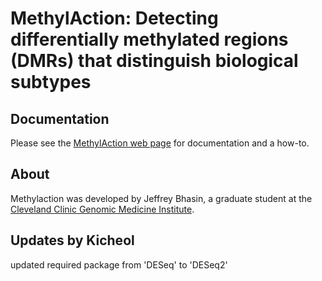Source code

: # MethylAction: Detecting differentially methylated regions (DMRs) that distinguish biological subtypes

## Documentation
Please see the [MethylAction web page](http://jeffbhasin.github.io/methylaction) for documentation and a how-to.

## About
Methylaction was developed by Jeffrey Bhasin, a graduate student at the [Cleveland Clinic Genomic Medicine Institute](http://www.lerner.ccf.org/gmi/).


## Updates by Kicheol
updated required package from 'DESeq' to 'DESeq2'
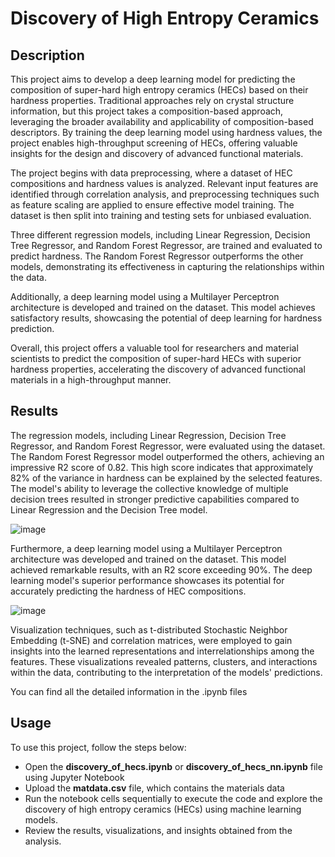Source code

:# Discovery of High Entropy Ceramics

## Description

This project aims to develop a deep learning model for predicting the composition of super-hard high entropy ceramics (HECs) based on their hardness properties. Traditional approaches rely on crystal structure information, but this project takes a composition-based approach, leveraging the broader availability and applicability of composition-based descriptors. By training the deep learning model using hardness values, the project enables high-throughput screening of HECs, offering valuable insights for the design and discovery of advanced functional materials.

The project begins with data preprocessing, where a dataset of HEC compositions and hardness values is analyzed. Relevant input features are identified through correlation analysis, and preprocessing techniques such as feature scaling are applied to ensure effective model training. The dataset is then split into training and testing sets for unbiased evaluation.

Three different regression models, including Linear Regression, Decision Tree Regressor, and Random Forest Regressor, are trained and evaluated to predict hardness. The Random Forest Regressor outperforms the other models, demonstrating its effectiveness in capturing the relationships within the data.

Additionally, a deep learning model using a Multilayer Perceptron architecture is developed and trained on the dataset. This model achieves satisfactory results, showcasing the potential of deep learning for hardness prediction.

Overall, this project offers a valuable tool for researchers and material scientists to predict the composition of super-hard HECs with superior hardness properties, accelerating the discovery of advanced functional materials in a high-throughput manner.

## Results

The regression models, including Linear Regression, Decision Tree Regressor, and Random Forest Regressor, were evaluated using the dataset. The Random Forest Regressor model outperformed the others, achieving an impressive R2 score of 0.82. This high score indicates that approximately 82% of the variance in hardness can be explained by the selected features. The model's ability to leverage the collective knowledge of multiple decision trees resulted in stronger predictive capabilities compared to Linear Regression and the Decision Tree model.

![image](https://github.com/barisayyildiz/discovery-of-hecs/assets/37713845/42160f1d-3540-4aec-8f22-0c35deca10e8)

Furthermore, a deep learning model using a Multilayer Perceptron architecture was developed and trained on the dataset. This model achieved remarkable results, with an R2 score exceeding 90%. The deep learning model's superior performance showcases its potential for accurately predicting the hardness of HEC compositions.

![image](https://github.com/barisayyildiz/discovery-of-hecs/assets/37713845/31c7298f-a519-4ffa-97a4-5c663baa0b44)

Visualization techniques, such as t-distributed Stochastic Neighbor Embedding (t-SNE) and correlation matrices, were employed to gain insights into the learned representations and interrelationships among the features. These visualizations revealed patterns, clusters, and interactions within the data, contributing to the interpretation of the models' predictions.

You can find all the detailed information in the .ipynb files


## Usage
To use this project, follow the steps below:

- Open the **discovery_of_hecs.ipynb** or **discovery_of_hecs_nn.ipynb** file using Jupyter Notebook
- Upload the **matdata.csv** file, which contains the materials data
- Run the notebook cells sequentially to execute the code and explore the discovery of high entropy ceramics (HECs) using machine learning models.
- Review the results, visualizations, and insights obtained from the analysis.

----

## About this task
Find each line of the data above that holds the word "assets", then copy it.

## Reply to the task
![image](https://github.com/barisayyildiz/discovery-of-hecs/assets/37713845/42160f1d-3540-4aec-8f22-0c35deca10e8)
![image](https://github.com/barisayyildiz/discovery-of-hecs/assets/37713845/31c7298f-a519-4ffa-97a4-5c663baa0b44)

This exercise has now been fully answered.